A number of doctors told us that they already saw evidence of patients voting with their feet, and going to centres where they could get drugs prescribed more easily. But prescribing policies that differ from centre to centre seem to be influenced more by the medical views of the doctors in charge, rather than by cost. If clinics are not currently offering combination therapy to some patients, this is likely to be because doctors do not believe those patients will derive a clear-cut benefit from treatment.
* Will major treatment centres face problems in paying for treatment?
Clinics will not refuse to prescribe combination therapy for reasons of cost. However, if they try to meet increased drug costs within their existing AIDS budgets, other AIDS services will be affected. It is more likely that services such as complementary therapies, respite care and home care will be reduced first. It is also likely that once the AIDS budget is spent, some AIDS-related costs such as hospital admissions will have to be met from other budgets, placing a greater burden on the NHS as a whole.
* What happens in future if the costs increase further, for instance, if larger combinations are used earlier in the course of disease?
We don't know. Government spokesmen have been asked this question in Parliament and at private meetings on several occasions and have refused to give a commitment to funding the costs of combination therapy, or by implication, any future improvements in treatment. The most optimistic scenario is that the Department of Health will always wait for the licensing of new treatments before it adjusts its budget allocations, which means that there will always be a considerable time lag between improvements in treatment and the allocation of funding to pay for them. A more pessimistic scenario is that the Department of Health will insist that savings must be made in other areas of AIDS treatment and care if any increased drug costs are to be borne by the NHS, leading to cuts in both treatment and care and in prevention funding.
* Isn't it cost-effective to fund combination therapy if it keeps people alive and well?
Even if a drug treatment extends life, this doesn't guarantee that it works out cheaper in the long run.
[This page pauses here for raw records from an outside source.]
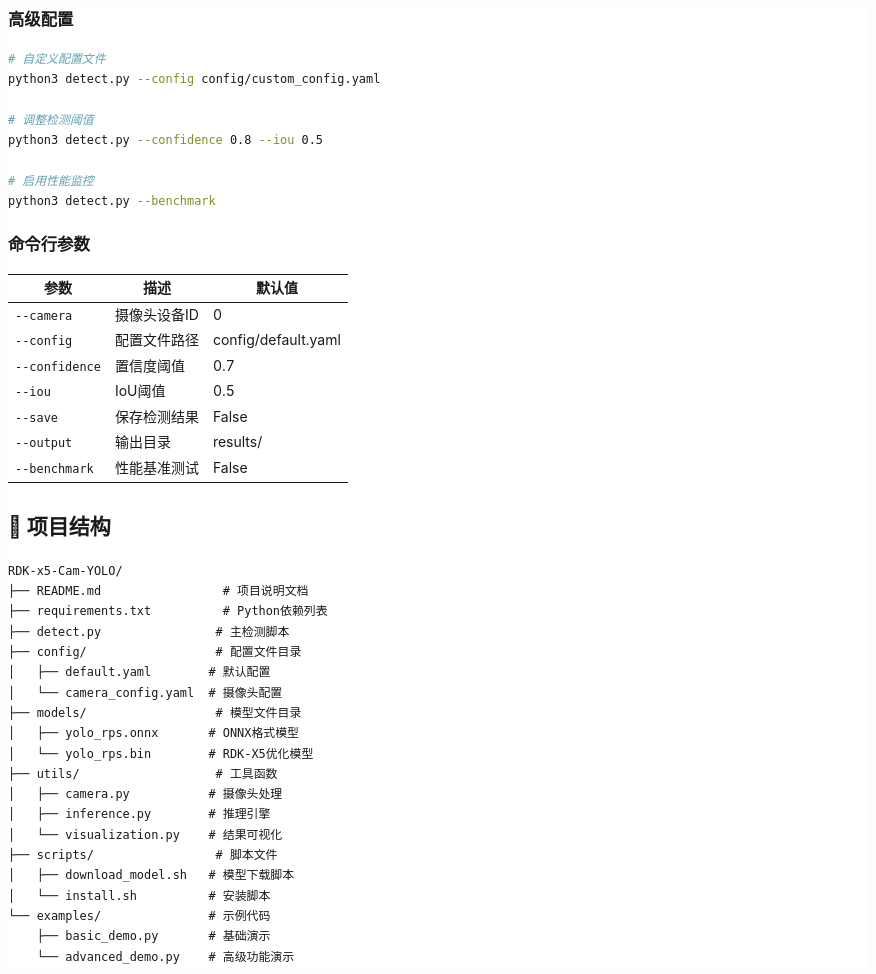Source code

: ### 高级配置

```bash
# 自定义配置文件
python3 detect.py --config config/custom_config.yaml

# 调整检测阈值
python3 detect.py --confidence 0.8 --iou 0.5

# 启用性能监控
python3 detect.py --benchmark
```

### 命令行参数

| 参数 | 描述 | 默认值 |
|------|------|--------|
| `--camera` | 摄像头设备ID | 0 |
| `--config` | 配置文件路径 | config/default.yaml |
| `--confidence` | 置信度阈值 | 0.7 |
| `--iou` | IoU阈值 | 0.5 |
| `--save` | 保存检测结果 | False |
| `--output` | 输出目录 | results/ |
| `--benchmark` | 性能基准测试 | False |

## 📁 项目结构

```
RDK-x5-Cam-YOLO/
├── README.md                 # 项目说明文档
├── requirements.txt          # Python依赖列表
├── detect.py                # 主检测脚本
├── config/                  # 配置文件目录
│   ├── default.yaml        # 默认配置
│   └── camera_config.yaml  # 摄像头配置
├── models/                  # 模型文件目录
│   ├── yolo_rps.onnx       # ONNX格式模型
│   └── yolo_rps.bin        # RDK-X5优化模型
├── utils/                   # 工具函数
│   ├── camera.py           # 摄像头处理
│   ├── inference.py        # 推理引擎
│   └── visualization.py    # 结果可视化
├── scripts/                 # 脚本文件
│   ├── download_model.sh   # 模型下载脚本
│   └── install.sh          # 安装脚本
└── examples/               # 示例代码
    ├── basic_demo.py       # 基础演示
    └── advanced_demo.py    # 高级功能演示
```
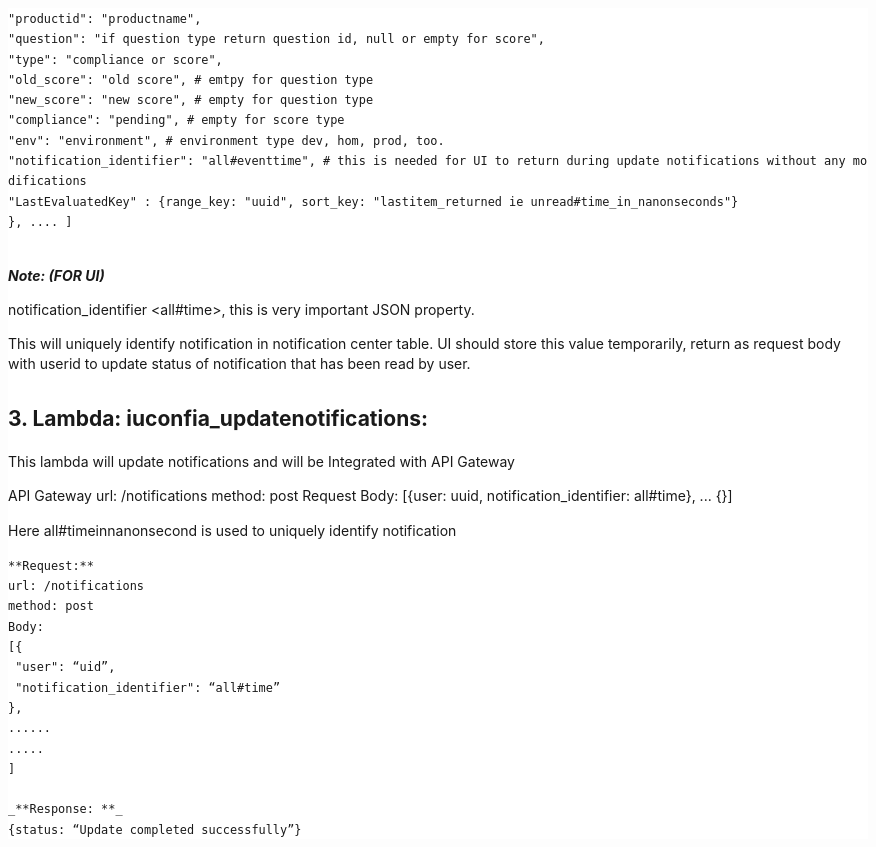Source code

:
 ```
"productid": "productname",
"question": "if question type return question id, null or empty for score",
"type": "compliance or score",
"old_score": "old score", # emtpy for question type
"new_score": "new score", # empty for question type
"compliance": "pending", # empty for score type
"env": "environment", # environment type dev, hom, prod, too.
"notification_identifier": "all#eventtime", # this is needed for UI to return during update notifications without any modifications
"LastEvaluatedKey" : {range_key: "uuid", sort_key: "lastitem_returned ie unread#time_in_nanonseconds"}
}, .... ]


```

_**Note: (FOR UI)**_

notification_identifier <all#time>, this is very important JSON property.

This will uniquely identify notification in notification center table.
UI should store this value temporarily, return as request body with userid to update status of notification that has been read by user.




## 3. Lambda: iuconfia_updatenotifications:

This lambda will update notifications and will be Integrated with API Gateway

API Gateway
url: /notifications
method: post
Request Body:  [{user: uuid, notification_identifier: all#time}, ... {}]

Here all#timeinnanonsecond is used to uniquely identify notification


```
**Request:**
url: /notifications
method: post
Body:
[{
 "user": “uid”,
 "notification_identifier": “all#time”
},
......
.....
]

_**Response: **_
{status: “Update completed successfully”}
```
The drug treatment regime required to keep someone alive for an extra five or ten years may be so expensive that, in blunt financial terms, it would have been cheaper if they had died after a year of intermittent hospital treatment (which comprises the vast majority of the cost of treating people with AIDS). This is especially true if treated people are not working during the period of life 'bought' by drug therapy, and are thus not contributing to the Exchequer, although in practice combination treatment may allow many people to remain in work for longer. Remember too that treatment requires expensive monitoring for side-effects and resistance.
Researchers are planning studies to assess whether drug treatment works out cheaper than no drug treatment, because such data will be essential in winning the argument that combination therapy should be fully funded.
* Is combination therapy the only drug cost which is a worry?
No. One doctor told AIDS Treatment Update that even if it was proven that oral ganciclovir is highly effective as prophylaxis against CMV in people with low CD4 counts, his clinic simply couldn't afford to prescribe it at its current high price. The potential costs of prophylaxis against CMV and MAI are very high, and whilst drug treatment may keep increasing numbers of people alive with very low CD4 counts, it will also lead to larger prophylactic drug costs. However, this may be money well spent: it has been shown that MAI prophylaxis with rifabutin is cost-effective because the money spent on preventing MAI is roughly equal to the money saved by the reduced costs of diagnosing and treating MAI cases that would otherwise have occurred.